Brezinsky demiş ki

Abdurrahman Dilipak


Son günlerde dikkatinizden kaçmamıştır, kredi notu veren kuruluşlardan Avrupa ülkeleri için arkası arkasına kötü puanlar geliyor. Irkçılıkla başı belada AB ülkelerinin. Aile çözülüyor. Yani ekonomi, insan hakları, sosyal doku her gün biraz daha kırılgan bir hal alıyor.

Brezinsky ABD için de durumun farklı olmadığını, giderek Türkiye'nin geçmişte ABD'nin dünyada üstlendiği role benzer bir rol üstlenmeye başladığını söyledi. Tarihin sonu filan derken geldikleri nokta bu.

Geçen ay Mardin'de Artuklu Üniversitesi'ndeydim. Bu arada Adıyaman Üniversitesi'ni de ziyaret ettim, Muş Alparslan Üniversitesi'ni de. Son olarak Malatya'da kitap fuarına katılmıştım. Önceki gün de Kilis'teydik. Komşumuzdan gelen misafirlerin kaldıkları kampı ziyaret ettik. Sağolsun vali bey, gelen gazetecilere ve yazarlara tarihi, bugünü, gelecek hayalleri ile Kilis'i anlattı.

Bu konuya daha sonra tekrar döneceğim de, asıl sözünü etmek istediğim şey Türkiye'deki büyük değişim.

Dün İstanbul'da önemli bir toplantı vardı. Onlarca ülkeden yüzlerce konuk geldi İstanbul'a. İstanbul artık geçici bir kültür başkenti değil, sürekli benzer etkinliklerin gerçekleştiği ekonomik, politik, kültürel bir merkez. Asitane'de tarih uyanıyor diyebiliriz. Irmak yatağını arıyor. Kökleri tarihin derinliklerinde gizli bir medeniyetin ihya ve inşası için dikkat çekici çabalara tanık oluyoruz.

Bugün burada sadece Türkiye'nin meseleleri değil, bölgenin ve dünyanın sorunları konuşuluyor, çözüm yolları aranıyor. İşin hukuki, ahlaki, felsefi temelleri, ekonomik arka planı sorgulanıyor.

Yeni bir durumla karşı karşıyayız.

Bugün burada Global Political Forum için bir aradayız, bir ay sonra World Economic Forum toplantısı yapılacak İstanbul'da.

Türkiye artık aktif denge politikası uyguluyor. Dinamik bir yapı bu. İpte yürümek gibi bir şey. Elinizdeki çitanın bir ucunda AB ve ABD var, öteki ucunda Asya ve Afrika. Türkiye denge noktasında duruyor.. Zor bir görev.
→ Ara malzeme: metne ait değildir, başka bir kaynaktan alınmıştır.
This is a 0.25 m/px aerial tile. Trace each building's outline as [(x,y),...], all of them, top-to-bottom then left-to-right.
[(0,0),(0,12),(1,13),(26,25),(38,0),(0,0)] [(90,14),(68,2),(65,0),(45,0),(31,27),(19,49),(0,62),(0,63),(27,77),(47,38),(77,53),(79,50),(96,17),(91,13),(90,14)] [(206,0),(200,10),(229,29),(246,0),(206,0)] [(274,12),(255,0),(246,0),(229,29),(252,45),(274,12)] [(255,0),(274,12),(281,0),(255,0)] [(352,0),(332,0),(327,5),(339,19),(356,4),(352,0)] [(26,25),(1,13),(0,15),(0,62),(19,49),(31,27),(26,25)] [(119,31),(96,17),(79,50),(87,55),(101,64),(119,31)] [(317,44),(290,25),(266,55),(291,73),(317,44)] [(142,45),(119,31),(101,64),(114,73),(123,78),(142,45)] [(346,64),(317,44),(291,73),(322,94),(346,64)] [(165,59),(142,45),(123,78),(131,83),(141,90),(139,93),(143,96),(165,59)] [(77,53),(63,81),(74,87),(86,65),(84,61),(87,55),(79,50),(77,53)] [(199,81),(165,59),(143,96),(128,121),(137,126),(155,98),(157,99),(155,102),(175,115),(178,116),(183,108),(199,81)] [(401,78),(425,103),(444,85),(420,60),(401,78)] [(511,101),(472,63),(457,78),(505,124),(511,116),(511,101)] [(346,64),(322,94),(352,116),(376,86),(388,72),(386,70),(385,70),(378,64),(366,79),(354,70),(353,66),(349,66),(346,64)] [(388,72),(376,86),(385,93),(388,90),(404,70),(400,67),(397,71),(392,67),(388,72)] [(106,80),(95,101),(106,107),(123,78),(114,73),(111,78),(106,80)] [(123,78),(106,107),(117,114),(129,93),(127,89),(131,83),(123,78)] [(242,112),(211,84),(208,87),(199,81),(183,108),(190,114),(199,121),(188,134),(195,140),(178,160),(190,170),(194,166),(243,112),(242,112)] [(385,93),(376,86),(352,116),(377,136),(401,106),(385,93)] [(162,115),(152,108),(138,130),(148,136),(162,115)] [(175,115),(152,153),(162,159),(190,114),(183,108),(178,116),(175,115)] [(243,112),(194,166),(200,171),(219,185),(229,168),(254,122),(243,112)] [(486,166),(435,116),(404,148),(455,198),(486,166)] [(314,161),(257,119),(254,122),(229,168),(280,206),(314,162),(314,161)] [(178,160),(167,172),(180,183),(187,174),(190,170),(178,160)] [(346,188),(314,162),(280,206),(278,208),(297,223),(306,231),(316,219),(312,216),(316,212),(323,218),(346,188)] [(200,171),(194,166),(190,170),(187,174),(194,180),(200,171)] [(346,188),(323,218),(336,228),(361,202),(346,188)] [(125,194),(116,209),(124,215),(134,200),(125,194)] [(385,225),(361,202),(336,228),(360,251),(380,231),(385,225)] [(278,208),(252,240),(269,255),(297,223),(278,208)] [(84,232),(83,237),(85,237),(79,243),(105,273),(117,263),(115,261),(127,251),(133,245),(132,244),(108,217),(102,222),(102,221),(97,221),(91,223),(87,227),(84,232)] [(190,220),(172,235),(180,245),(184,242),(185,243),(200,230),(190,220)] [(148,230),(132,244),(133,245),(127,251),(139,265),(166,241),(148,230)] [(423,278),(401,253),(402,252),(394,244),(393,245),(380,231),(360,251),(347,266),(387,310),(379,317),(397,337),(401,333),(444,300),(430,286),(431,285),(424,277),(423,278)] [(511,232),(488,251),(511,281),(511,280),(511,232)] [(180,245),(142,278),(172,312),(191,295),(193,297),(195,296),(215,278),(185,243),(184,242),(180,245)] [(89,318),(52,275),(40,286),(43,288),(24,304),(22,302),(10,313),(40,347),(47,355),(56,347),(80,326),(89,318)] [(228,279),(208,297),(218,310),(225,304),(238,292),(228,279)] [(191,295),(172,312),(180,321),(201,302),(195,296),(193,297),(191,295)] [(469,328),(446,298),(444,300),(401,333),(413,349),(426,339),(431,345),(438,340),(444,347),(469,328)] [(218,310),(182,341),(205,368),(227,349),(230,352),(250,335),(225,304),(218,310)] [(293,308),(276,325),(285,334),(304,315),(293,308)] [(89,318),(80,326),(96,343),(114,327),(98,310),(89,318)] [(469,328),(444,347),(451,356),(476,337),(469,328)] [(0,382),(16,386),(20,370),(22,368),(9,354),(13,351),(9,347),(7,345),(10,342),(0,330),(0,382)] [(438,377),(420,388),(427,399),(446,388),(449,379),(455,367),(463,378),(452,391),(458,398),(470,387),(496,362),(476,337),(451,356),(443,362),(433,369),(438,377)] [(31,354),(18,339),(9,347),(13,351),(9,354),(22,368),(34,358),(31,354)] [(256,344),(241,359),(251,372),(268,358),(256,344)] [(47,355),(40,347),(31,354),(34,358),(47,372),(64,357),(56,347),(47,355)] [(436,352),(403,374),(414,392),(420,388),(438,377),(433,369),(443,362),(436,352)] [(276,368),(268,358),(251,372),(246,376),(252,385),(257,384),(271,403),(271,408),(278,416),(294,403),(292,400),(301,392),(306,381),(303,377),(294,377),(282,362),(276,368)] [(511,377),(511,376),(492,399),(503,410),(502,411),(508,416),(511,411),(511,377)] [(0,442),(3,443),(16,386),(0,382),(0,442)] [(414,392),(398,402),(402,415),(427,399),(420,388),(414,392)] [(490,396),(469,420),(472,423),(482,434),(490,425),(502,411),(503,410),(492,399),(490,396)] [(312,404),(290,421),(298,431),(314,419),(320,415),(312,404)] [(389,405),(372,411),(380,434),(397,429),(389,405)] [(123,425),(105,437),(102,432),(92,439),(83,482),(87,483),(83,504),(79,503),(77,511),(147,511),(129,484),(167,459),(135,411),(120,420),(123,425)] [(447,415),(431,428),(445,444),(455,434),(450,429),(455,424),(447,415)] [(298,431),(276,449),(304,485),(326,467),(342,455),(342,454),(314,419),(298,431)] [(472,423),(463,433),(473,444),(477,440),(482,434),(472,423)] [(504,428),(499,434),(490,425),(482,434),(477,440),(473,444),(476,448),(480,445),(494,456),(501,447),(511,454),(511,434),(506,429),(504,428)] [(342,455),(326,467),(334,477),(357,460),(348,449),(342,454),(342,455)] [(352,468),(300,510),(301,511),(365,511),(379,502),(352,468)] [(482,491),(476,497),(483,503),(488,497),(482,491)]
İstanbul forumu gelecek yıllar için daha fazla şey vaad ediyor. Dahası, bundan sonra sadece yılda bir defa toplanılmayacak, dünyanın birçok bölgesinde Asya'da, Afrika'da, Arap yarımadasında, Rusya'da ve Avrupa'da benzer ya da tematik, ekonomik, sosyal, politik, kültürel toplantılar yapacak, neşriyatta bulunacak. Hedef, bu buluşmanın bir sıçrama noktası olması..

Bugün Türkiye'nin dünyadaki rolü, misyonu, vizyonu çok farklı. Bütün bunları Türkiye'ye yükleyen bir güç var. O da tarih ve konjonktür..

Türkiye bu sorumluluktan kaçamaz..

Bu süreçte kimsenin kimseyi beklememesi ve dirsek temasını kaybetmemesi gerekiyor. Akıllı, dürüst ve cesur bir şekilde ilerleyecek olursak önümüz açık gözüküyor.

Önümüzde birkaç sorun var. Anayasa ve mevzuat. Bu devlet yapısı, yasa düzeni, mevzuat, Türkiye'nin ilerlemesinin önündeki en büyük engel. Onun için bir an önce Anayasa değişikliğinin yapılması ve hukuk reformunun tamamlanması şart.

İkinci temel sorun, terör ve darbe tehdidi. Yargılama sürecinin hızlandırılarak Türkiye'nin bu başbelasından bir an evvel kurtulması şart.. Ayağımızdaki bu prangalarla bu maratonu kazanmamız zor. Bunun için de herkese görev düşüyor. Bu işler tek başına siyasilere bırakılamayacak kadar zor ve önemli meselelerdir. Başarı için daha akıllı, daha dürüst ve daha cesur olmamız gerkiyor. STK'lar, DTO'ler, üniversiteler, sanayicimizin, tüccarımızın, gazetecimizin, sanatçımızın, herkesin bir şekilde bu sürece katılması ve destek vermesi gerek.

Bunu başaracağız inşallah. Selâm ve dua ile.